È stato definito spesso un prete antifascista, ma se oggi viene avviata la causa per la sua beatificazione, per iniziativa della Diocesi di Ravenna-Cervia e dello scautismo cattolico italiano, è stato piuttosto, diciamo, un sacerdote santo…
È stato un sacerdote santo e ha capito il veleno delle ideologie e uso il plurale perché non ha conosciuto solo il fascismo, ma anche un'altra ideologia (il comunismo, ndr) che dominava Argenta prima di coloro che lo hanno ucciso. E lui era impegnato in egual modo a far crescere dei cristiani che fossero liberi nei confronti delle ideologie, che fossero davvero a servizio del Vangelo, della Parola di Dio, della dignità della persona umana e della giustizia, ma assolutamente liberi dalle ideologie. Poi ha avuto le sue opposizioni sia prima e poi anche dopo, compreso il fascismo, che sono intervenuti nella maniera che sappiamo. Ma è molto importante capire che è riduttivo parlare soltanto di un martire antifascista.

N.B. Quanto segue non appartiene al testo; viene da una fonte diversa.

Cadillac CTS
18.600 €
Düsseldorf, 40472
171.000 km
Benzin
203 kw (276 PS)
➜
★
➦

Don Minzoni è un martire del Vangelo e un martire dell'educazione completa dei cristiani, dei giovani che gli erano affidati.
E per seguire i giovani che gli erano affidati ha fatto anche il cappellano militare durante la guerra…

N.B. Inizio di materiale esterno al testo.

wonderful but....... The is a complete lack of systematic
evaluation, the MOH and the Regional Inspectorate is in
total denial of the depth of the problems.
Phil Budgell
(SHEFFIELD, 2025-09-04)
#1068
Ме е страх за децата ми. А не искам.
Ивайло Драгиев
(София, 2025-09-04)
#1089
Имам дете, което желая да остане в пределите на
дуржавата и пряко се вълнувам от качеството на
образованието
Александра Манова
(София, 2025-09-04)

Proprio questo la dice lunga: lui era stato chiamato nella Prima Guerra Mondiale, come avveniva allora, e i sacerdoti di solito venivano mandati nella sanità. Ma lui ha chiesto di andare al fronte per stare vicino ai giovani. Questo gli ha portato anche delle conseguenze per la sua salute, ma ha sempre voluto rimanere in mezzo a quelli che lui riteneva giustamente i più poveri e quelli più in difficoltà. Senza nulla togliere al servizio sanitario che tanti altri sacerdoti hanno fatto. E poi alla fine è venuta questa sua scelta di costituire il gruppo degli scout cattolici…
Ecco, don Minzoni e lo scautismo. Non lo considerava solo un'iniziativa ricreativa per i ragazzi ma, come scrive Mario Sica, “la pietra angolare del programma di ricostruzione morale che voleva realizzare nella sua parrocchia”. Nel suo diario si diceva preoccupato per la giovinezza che “passa con un incoscienza spaventosa”…

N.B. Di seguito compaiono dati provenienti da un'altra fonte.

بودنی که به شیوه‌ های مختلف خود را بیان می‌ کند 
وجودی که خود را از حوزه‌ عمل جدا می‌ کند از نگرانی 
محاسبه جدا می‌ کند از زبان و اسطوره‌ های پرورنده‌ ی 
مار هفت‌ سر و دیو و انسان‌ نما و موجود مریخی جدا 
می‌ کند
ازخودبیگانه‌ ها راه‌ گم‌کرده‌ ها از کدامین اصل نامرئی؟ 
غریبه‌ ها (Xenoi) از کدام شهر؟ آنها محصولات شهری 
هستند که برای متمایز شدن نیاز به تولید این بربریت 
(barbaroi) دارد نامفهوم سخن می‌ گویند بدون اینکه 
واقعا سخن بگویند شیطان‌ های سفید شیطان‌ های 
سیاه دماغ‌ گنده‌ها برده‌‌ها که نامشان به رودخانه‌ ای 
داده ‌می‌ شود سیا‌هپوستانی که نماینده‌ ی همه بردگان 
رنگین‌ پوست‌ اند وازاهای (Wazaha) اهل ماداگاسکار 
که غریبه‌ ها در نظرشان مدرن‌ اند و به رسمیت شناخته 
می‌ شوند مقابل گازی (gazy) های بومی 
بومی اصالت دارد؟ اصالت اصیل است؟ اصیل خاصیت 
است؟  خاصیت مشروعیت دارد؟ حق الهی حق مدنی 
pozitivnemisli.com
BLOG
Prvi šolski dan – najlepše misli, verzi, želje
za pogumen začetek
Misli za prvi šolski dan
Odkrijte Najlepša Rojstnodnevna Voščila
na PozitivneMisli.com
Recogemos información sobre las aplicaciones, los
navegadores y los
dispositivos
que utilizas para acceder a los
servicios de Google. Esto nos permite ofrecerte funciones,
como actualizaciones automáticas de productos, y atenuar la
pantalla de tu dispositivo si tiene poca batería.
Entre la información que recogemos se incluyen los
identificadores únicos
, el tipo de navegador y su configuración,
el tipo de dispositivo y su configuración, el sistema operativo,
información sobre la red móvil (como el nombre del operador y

Teniamo conto che lo scautismo era un'esperienza recentissima. Don Minzoni viene ucciso nel ‘23, e gli scout sono nati in Inghilterra nel 1908. In Italia arrivano qualche anno dopo, e dunque era un'esperienza molto nuova. È quindi interessante l'intuizione di don Minzoni, nel capire che questo metodo educativo e questa esperienza, pienamente recepita anche già in tante parrocchie in quegli anni, gli offriva una possibilità di un’educazione completa e integrale dei ragazzi. Non soltanto l'aspetto della pietà, le preghiere, ma l'aspetto della formazione del carattere, la cura del corpo, che dello scoutismo è anche molto importante, il saper vivere anche nel rispetto del creato e quindi credo proprio che abbia visto questa completezza di educazione che era quella che lui stava cercando e ha visto per i ragazzi un'occasione favorevole per prepararli a diventare dei cristiani davvero completi.